» **Exercise aim**:
Write the entries out exactly. Any images they hold stay out of the copy.

» **Records for this exercise**:
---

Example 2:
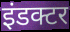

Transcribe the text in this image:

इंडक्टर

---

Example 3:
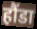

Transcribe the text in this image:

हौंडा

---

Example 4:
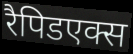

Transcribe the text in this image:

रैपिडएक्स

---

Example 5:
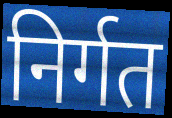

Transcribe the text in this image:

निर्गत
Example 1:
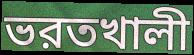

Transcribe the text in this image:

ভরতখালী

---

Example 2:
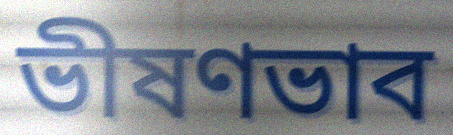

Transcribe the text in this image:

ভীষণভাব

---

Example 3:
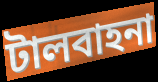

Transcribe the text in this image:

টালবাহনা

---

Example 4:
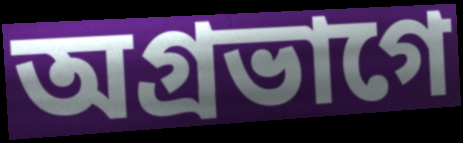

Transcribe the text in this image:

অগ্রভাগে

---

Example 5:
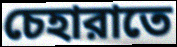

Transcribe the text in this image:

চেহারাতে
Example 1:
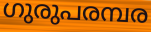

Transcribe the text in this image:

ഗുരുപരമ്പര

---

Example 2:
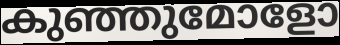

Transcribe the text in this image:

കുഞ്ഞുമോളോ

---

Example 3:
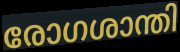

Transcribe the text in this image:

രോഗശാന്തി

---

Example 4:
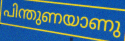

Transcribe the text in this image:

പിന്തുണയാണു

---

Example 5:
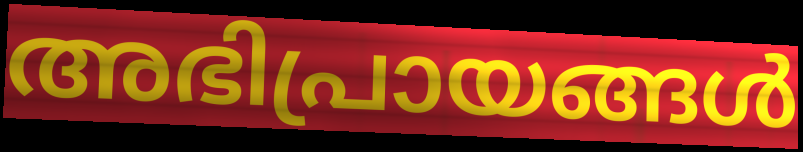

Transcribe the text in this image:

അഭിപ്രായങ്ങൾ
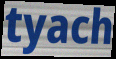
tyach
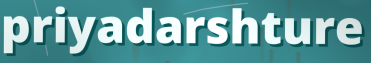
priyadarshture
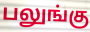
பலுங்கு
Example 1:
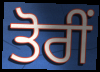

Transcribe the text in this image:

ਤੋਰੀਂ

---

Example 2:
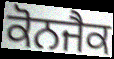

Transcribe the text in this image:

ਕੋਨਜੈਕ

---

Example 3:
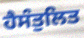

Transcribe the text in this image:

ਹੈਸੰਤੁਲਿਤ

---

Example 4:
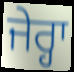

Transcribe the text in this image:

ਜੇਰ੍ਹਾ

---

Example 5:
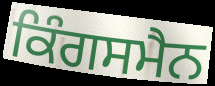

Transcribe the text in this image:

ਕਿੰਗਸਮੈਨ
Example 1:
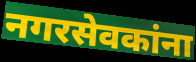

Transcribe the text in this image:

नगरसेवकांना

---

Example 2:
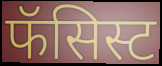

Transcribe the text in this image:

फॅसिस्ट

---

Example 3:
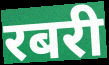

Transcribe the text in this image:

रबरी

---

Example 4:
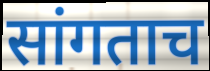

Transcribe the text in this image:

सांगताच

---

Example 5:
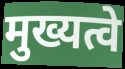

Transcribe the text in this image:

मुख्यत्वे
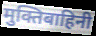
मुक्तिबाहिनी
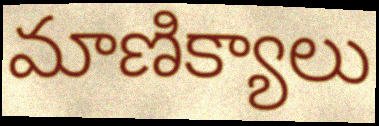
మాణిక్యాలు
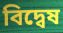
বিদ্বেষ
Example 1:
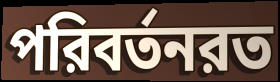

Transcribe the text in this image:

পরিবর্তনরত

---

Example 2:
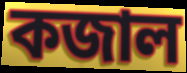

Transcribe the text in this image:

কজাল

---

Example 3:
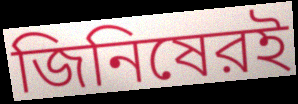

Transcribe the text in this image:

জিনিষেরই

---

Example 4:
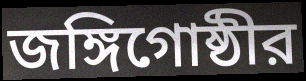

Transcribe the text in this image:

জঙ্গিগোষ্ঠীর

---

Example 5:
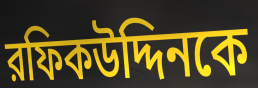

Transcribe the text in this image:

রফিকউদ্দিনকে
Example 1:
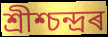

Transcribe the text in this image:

» **Task solution**:
---

Example 2:

Transcribe the text in this image:

इंडक्टर

---

Example 3:

Transcribe the text in this image:

हौंडा

---

Example 4:

Transcribe the text in this image:

रैपिडएक्स

---

Example 5:

Transcribe the text in this image:

निर्गत
Example 1:

Transcribe the text in this image:

ভরতখালী

---

Example 2:

Transcribe the text in this image:

ভীষণভাব

---

Example 3:

Transcribe the text in this image:

টালবাহনা

---

Example 4:

Transcribe the text in this image:

অগ্রভাগে

---

Example 5:

Transcribe the text in this image:

চেহারাতে
Example 1:

Transcribe the text in this image:

ഗുരുപരമ്പര

---

Example 2:

Transcribe the text in this image:

കുഞ്ഞുമോളോ

---

Example 3:

Transcribe the text in this image:

രോഗശാന്തി

---

Example 4:

Transcribe the text in this image:

പിന്തുണയാണു

---

Example 5:

Transcribe the text in this image:

അഭിപ്രായങ്ങൾ
tyach
priyadarshture
பலுங்கு
Example 1:

Transcribe the text in this image:

ਤੋਰੀਂ

---

Example 2:

Transcribe the text in this image:

ਕੋਨਜੈਕ

---

Example 3:

Transcribe the text in this image:

ਹੈਸੰਤੁਲਿਤ

---

Example 4:

Transcribe the text in this image:

ਜੇਰ੍ਹਾ

---

Example 5:

Transcribe the text in this image:

ਕਿੰਗਸਮੈਨ
Example 1:

Transcribe the text in this image:

नगरसेवकांना

---

Example 2:

Transcribe the text in this image:

फॅसिस्ट

---

Example 3:

Transcribe the text in this image:

रबरी

---

Example 4:

Transcribe the text in this image:

सांगताच

---

Example 5:

Transcribe the text in this image:

मुख्यत्वे
मुक्तिबाहिनी
మాణిక్యాలు
বিদ্বেষ
Example 1:

Transcribe the text in this image:

পরিবর্তনরত

---

Example 2:

Transcribe the text in this image:

কজাল

---

Example 3:

Transcribe the text in this image:

জিনিষেরই

---

Example 4:

Transcribe the text in this image:

জঙ্গিগোষ্ঠীর

---

Example 5:

Transcribe the text in this image:

রফিকউদ্দিনকে
Example 1:

Transcribe the text in this image:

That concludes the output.